NACI recommendations and stakeholder preferences focused first on sensitivity (underlying medical conditions, advanced age) before susceptibility (workers at greater risk of exposure due to environment). They also made efforts to address health inequities through the inclusion of Indigenous Peoples. Indigenous Peoples are both more susceptible to severe disease due to their living environments, often created through a shared colonial history of harm and trauma, as well as more sensitive due to a higher rate of multiple underlying chronic conditions relative to the general population. Subsequent waves of Canadian attitudes expressed through public opinion surveys, favoured susceptibility (through preferences for healthcare workers) over sensitivity (people of underlying conditions, advanced, age, etc.) (Impact Canada, 2021). The attitudes expressed in our public focus groups shared a similar pattern to that of Canadians overall. While acknowledged by NACI, considerations to address underlying inequities that are disproportionately borne by Indigenous Peoples and racialized groups, were rarely identified by focus group participants, and inconsistently reflected in the vaccine implementation plans of different provinces and territories. In fact, provinces and territories, unequally and selectively prioritized those who are at greater sensitivity (age, underlying medical conditions for those living in long-term care facilities, Indigenous populations) and focused mainly on susceptibility through risk of exposure (healthcare workforce).

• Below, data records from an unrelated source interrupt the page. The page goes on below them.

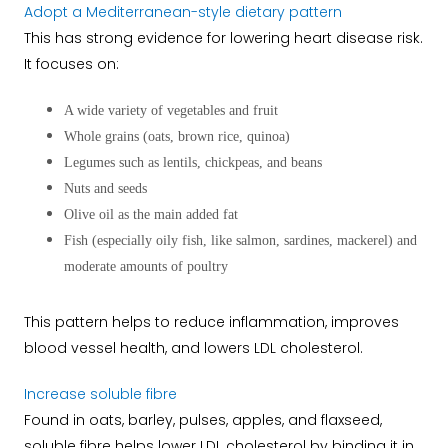
Adopt a Mediterranean-style dietary pattern
This has strong evidence for lowering heart disease risk.
It focuses on:
A wide variety of vegetables and fruit
Whole grains (oats, brown rice, quinoa)
Legumes such as lentils, chickpeas, and beans
Nuts and seeds
Olive oil as the main added fat
Fish (especially oily fish, like salmon, sardines, mackerel) and
moderate amounts of poultry
This pattern helps to reduce inflammation, improves
blood vessel health, and lowers LDL cholesterol.
Increase soluble fibre
Found in oats, barley, pulses, apples, and flaxseed,
soluble fibre helps lower LDL cholesterol by binding it in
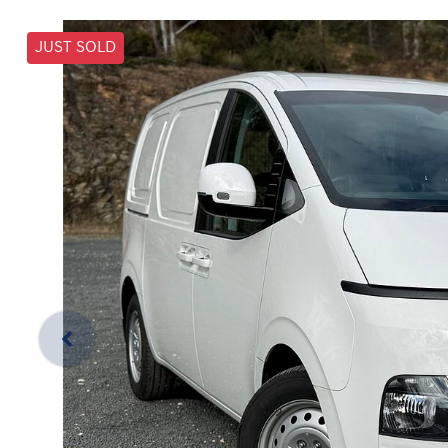
JUST SOLD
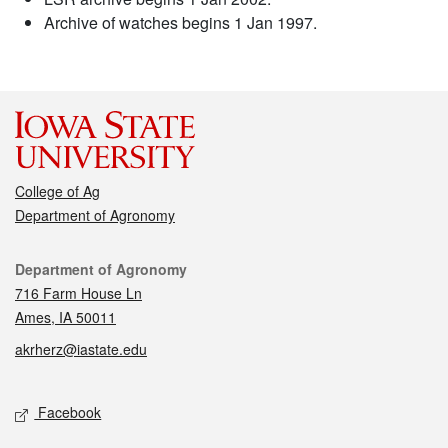
Archive of watches begins 1 Jan 1997.
College of Ag
Department of Agronomy
Contact
Department of Agronomy
716 Farm House Ln
Ames, IA 50011
akrherz@iastate.edu
Social media
Facebook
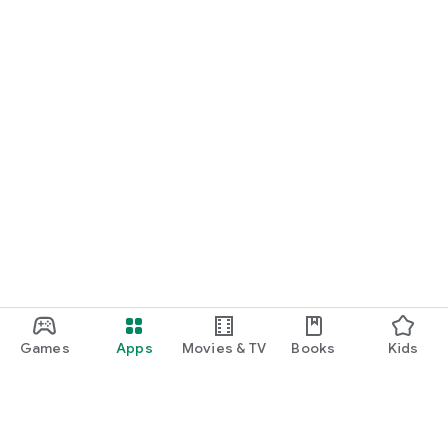
Games
Apps
Movies & TV
Books
Kids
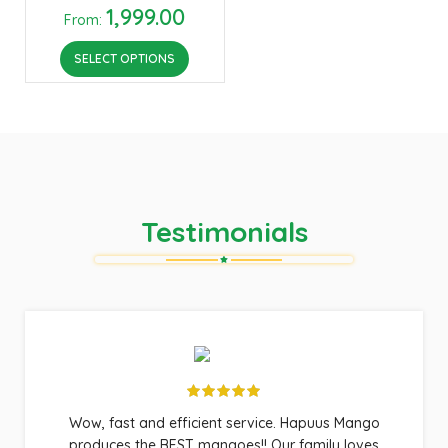
1,999.00
From:
SELECT OPTIONS
Testimonials
Wow, fast and efficient service. Hapuus Mango
produces the BEST mangoes!! Our family loves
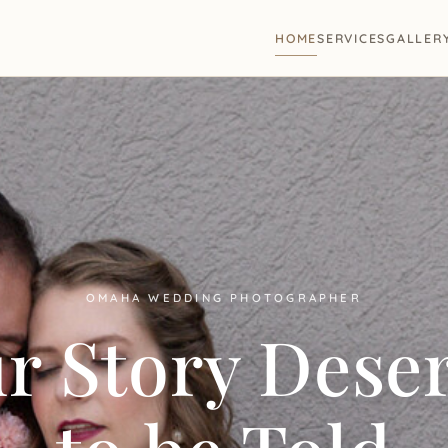
HOME
SERVICES
GALLER
OMAHA WEDDING PHOTOGRAPHER
r Story Dese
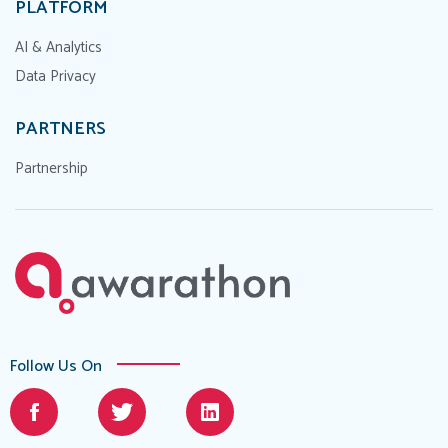
PLATFORM
AI & Analytics
Data Privacy
PARTNERS
Partnership
Follow Us On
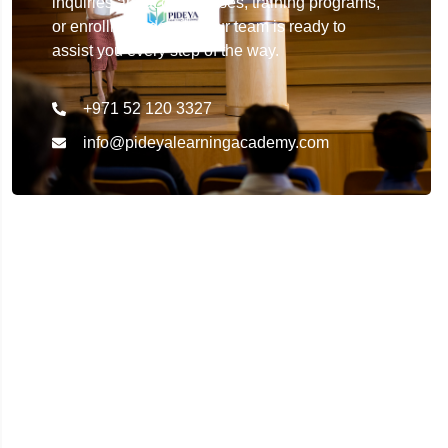
inquiries about our courses, training programs,
or enrollment details. Our team is ready to
assist you every step of the way.
+971 52 120 3327
info@pideyalearningacademy.com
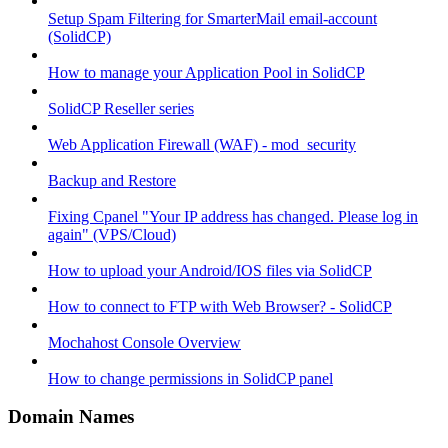
Setup Spam Filtering for SmarterMail email-account
(SolidCP)
How to manage your Application Pool in SolidCP
SolidCP Reseller series
Web Application Firewall (WAF) - mod_security
Backup and Restore
Fixing Cpanel "Your IP address has changed. Please log in
again" (VPS/Cloud)
How to upload your Android/IOS files via SolidCP
How to connect to FTP with Web Browser? - SolidCP
Mochahost Console Overview
How to change permissions in SolidCP panel
Domain Names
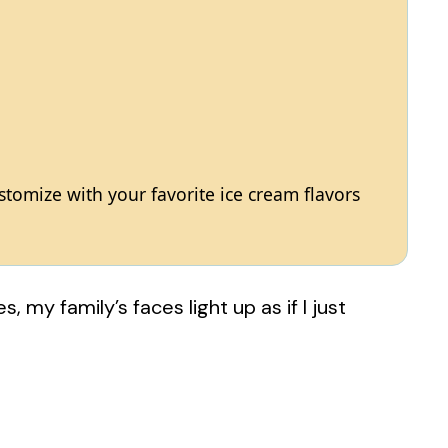
ustomize with your favorite ice cream flavors
 my family’s faces light up as if I just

There are several recommendations stemming from this work. First, it is important that independent bodies tasked with prioritization continue to go beyond systematic evaluations of evidence in terms of disease burden to include both expert/stakeholder groups and the public. This will aid in both informing and defining relevant values and perspectives. Second, when engaging broad audiences it may be important to discuss the relative weight each group should carry in informing final suggestions. The general public, as an entity, is challenged in its ability to represent all facets of diversity. Even with making efforts to ensure broader engagement, the capacity to engage those who are more marginalized in society is difficult, and almost impossible using typical public opinion methods (e.g., surveys and focus groups of reachable, willing and able participants). Without better ways to engage citizens living at the margins of society, public opinion tends to be fraught with contradiction and does not always consider all the key guiding principles of fairness and equity. Third, provinces and territories, as the jurisdictions ultimately tasked with making decisions after considering recommendations, need to be open and transparent in all their decisions for the inclusion/exclusion of different groups. In the three provinces focused on in this chapter, there was considerable variability in application of priority groups outside of general age considerations. With the explosion of new variant COVID-19 cases by May of 2021 some jurisdictions started prioritization of geographic “hot spots,” which often included racialized populations. These decisions to increase vaccine access need to be accompanied by redirection of vaccine supply and other considerations, lest these moves appear to be more symbolic than genuine efforts to address inequities. As the SARS-CoV-2 virus continues to evolve and new variants emerge, new bivalent vaccines are being approved, targeting more than one strain (Canada, 2022). The initial implementation of the COVID-19 vaccine rollout provides important lessons that need to be documented and factored into plans for distribution of bivalent COVID-19 vaccines and for the next PHEIC event.